======== DATA TO EXAMINE

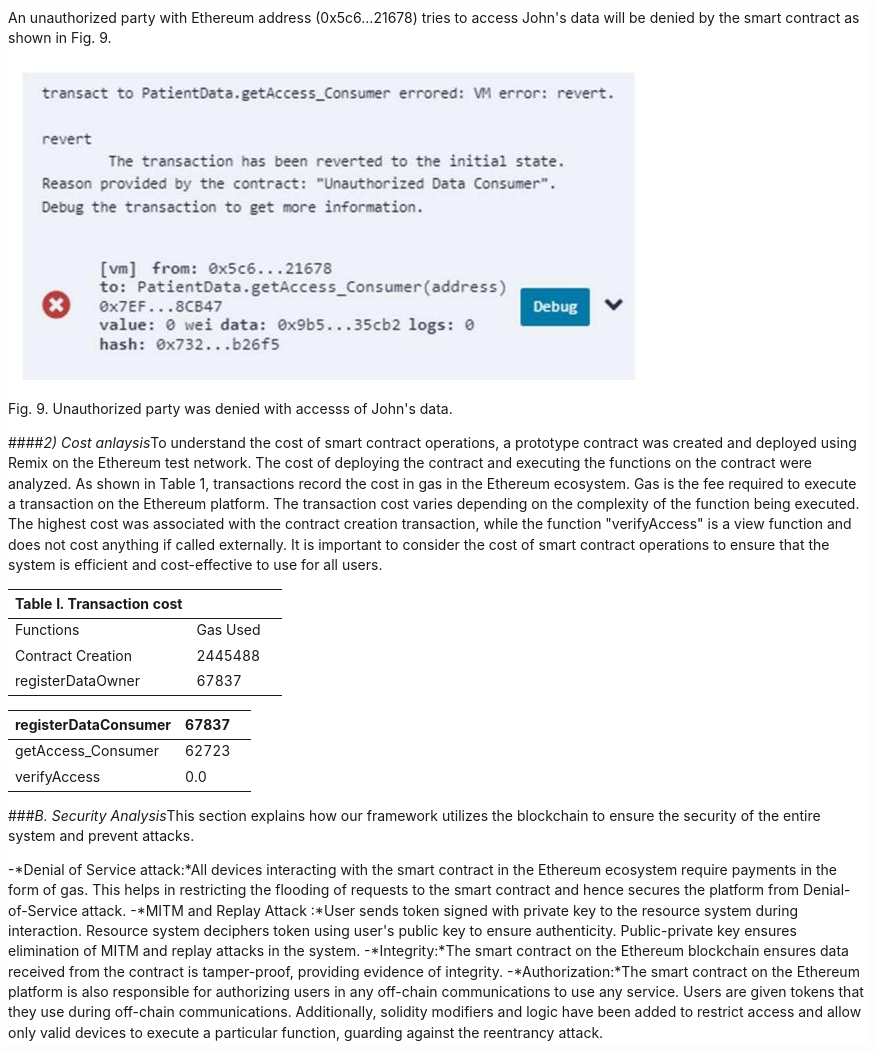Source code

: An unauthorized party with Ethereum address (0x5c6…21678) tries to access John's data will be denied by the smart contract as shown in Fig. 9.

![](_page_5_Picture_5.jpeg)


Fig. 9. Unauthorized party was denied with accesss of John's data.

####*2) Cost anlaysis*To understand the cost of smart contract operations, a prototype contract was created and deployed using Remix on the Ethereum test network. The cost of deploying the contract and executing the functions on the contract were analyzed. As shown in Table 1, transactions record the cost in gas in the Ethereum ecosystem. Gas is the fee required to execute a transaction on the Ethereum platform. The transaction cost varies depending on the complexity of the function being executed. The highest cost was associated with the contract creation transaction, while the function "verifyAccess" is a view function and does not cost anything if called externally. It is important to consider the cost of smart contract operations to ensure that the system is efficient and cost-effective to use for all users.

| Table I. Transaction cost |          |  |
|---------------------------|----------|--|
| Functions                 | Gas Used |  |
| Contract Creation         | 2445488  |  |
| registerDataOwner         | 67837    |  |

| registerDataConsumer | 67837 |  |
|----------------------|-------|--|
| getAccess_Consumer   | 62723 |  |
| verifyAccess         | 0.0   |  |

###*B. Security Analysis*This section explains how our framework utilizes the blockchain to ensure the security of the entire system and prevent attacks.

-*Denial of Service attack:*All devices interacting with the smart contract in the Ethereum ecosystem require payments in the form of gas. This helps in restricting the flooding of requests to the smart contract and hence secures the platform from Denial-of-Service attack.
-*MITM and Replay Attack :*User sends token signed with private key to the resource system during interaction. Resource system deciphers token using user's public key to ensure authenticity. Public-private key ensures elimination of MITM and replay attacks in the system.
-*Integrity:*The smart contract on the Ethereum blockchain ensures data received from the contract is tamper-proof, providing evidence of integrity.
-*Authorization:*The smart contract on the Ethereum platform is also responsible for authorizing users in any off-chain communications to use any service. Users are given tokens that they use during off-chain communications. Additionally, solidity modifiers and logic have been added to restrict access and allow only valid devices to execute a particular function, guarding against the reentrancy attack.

================

Put the lines of the material, from the line containing "-*Denial of Service" through the end of the material, into a Markdown table with the columns Row and Text, skipping blank lines.

*SOLUTION FOR THIS TASK*
| Row | Text |
|---|---|
| 1 | -*Denial of Service attack:*All devices interacting with the smart contract in the Ethereum ecosystem require payments in the form of gas. This helps in restricting the flooding of requests to the smart contract and hence secures the platform from Denial-of-Service attack. |
| 2 | -*MITM and Replay Attack :*User sends token signed with private key to the resource system during interaction. Resource system deciphers token using user's public key to ensure authenticity. Public-private key ensures elimination of MITM and replay attacks in the system. |
| 3 | -*Integrity:*The smart contract on the Ethereum blockchain ensures data received from the contract is tamper-proof, providing evidence of integrity. |
| 4 | -*Authorization:*The smart contract on the Ethereum platform is also responsible for authorizing users in any off-chain communications to use any service. Users are given tokens that they use during off-chain communications. Additionally, solidity modifiers and logic have been added to restrict access and allow only valid devices to execute a particular function, guarding against the reentrancy attack. |